Once established (after a year of growth), your blueberry bushes can tolerate moderate dry spells and should not need any supplemental watering unless it hasn’t rained in three weeks or more.

Blueberry Pruning

Blueberry pruning is a constant process of renewal: Removing older canes and encouraging the growth of new, upright canes.

Pruning Blueberries First Year

During a young blueberry bush’s first and second years you should be training it to create the proper structure. An open, vase-like shape that is narrow on the bottom, spreading on top, and allows sunlight to penetrate into the bush is the best growth habit. You can work on this throughout the year. Remove low hanging canes, those that are crossed, and any that are damaged or broken. Shorten overly long, fast-growing shoots. 

For blueberry bushes in their first year, you should cut off all the developing flower buds as they appear. It hurts, we know, but the young plants will be better producers in subsequent years if they can direct all their resources into vegetative growth in that critical first year. You should remove half of the fruiting buds in the second year for the best fruit production. This will help the root systems establish and allow the plant to grow. It is best to start training young blueberries early to perform the best pruning practices.

When to Prune Blueberry Bushes

The best time to prune established blueberry bushes is in late winter while they are still dormant. We recommend doing this every winter for an annual pruning. By early spring, berries have already started forming and it is too late to prune. Berries are produced on young canes which are generally more reddish in color and lack the shredded bark characteristic of older canes.

Every winter growing season, remove broken and crossing branches. Remove low spreading branches and any that would touch the ground under the weight of berries. Remove canes that are more than seven years old, and save strong, upright canes that are two to four-years-old.

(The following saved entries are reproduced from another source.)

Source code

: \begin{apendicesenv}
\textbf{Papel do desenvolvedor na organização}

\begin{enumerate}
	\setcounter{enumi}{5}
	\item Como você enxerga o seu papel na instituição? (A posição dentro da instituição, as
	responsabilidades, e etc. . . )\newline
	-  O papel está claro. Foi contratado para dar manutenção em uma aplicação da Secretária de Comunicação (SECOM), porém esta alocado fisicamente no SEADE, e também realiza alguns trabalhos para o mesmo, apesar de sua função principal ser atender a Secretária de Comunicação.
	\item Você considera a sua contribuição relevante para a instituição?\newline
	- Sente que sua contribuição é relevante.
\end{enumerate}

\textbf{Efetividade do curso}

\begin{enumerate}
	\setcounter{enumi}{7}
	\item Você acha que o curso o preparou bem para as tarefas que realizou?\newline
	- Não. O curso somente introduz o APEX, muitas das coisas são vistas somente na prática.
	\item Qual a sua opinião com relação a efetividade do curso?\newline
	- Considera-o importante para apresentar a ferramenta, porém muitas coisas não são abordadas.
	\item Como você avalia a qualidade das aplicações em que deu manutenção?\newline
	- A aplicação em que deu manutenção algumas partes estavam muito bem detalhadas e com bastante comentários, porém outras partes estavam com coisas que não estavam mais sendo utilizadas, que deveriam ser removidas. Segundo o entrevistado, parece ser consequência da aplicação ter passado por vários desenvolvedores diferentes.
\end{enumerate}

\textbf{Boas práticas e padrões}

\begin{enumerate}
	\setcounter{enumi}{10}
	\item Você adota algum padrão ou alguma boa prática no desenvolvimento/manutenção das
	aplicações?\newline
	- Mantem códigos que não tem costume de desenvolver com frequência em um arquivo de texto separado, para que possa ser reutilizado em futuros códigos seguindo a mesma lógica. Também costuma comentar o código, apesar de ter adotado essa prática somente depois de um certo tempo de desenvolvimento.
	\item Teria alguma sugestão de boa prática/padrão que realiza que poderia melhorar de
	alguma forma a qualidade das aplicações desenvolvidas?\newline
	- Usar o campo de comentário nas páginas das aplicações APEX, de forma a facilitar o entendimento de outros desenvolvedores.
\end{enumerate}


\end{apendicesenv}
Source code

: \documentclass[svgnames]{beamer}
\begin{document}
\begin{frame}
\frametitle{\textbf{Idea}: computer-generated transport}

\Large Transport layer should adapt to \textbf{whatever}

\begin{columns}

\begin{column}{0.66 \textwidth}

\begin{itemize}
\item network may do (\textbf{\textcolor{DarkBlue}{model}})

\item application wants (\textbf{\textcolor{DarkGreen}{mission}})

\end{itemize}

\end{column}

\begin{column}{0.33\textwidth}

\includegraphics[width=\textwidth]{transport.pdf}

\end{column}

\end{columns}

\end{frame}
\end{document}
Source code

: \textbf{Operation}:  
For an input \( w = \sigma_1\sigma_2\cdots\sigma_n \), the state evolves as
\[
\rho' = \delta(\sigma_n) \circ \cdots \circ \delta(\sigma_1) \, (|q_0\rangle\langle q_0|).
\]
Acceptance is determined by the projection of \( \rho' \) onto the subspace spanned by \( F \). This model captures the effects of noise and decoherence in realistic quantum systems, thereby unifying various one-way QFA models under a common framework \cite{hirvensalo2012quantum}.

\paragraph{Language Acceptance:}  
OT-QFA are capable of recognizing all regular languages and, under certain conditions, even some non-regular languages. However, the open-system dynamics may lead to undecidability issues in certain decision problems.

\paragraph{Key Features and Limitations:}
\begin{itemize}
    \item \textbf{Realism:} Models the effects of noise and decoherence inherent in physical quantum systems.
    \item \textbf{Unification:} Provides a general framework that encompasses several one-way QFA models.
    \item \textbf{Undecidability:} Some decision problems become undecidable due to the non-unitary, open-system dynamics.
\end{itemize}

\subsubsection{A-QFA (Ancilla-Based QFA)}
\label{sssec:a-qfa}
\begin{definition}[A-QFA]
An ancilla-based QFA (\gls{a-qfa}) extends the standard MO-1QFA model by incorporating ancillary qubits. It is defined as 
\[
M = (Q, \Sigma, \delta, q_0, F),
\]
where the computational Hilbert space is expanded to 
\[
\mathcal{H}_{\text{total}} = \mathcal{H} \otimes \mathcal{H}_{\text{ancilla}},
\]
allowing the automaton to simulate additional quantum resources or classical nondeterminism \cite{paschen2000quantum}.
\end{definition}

Head back the tallest canes to a manageable height.

A rule of thumb is to completely remove at least the two oldest canes each winter. Fruit bearing blueberry bushes should be pruned so that they are narrow at the bottom and have a spreading, open crown that lets the sun in.

How to Prune Overgrown Blueberry Bushes

If your mature blueberry bushes have not been pruned in several years, they should be rejuvenated. Productivity is greatly reduced on branches that are more than six years old. Cut off about one-third (no more) of the oldest canes to within a few inches of the ground each winter for two or three years until there are no canes older than seven years. Remove any dead wood, crossed or damaged branches, as well older than 6 year old wood.

Fertilizing Blueberry Bushes

Apply ammonium sulfate or a fertilizer formulated for blueberries, azaleas, and rhododendrons in early spring just before the leaves break out. Follow label directions and do not over-fertilize.

Excess fertilizer, along with fertilizers too high in nitrate nitrogen, easily damages blueberries. We highly recommend a slow release fertilizer spread around the bush and three or four feet out.

It’s a good idea to mulch your blueberry bushes annually to prevent weeds and to keep the soil moist. Blueberry roots grow close to the surface, so it is not advisable to till or cultivate the soil for weed control. Rabbiteye blueberries have few pests or diseases to worry about.

With these easy blueberry growing tips, you’ll be ready to savor this superfood in no time! Enjoy!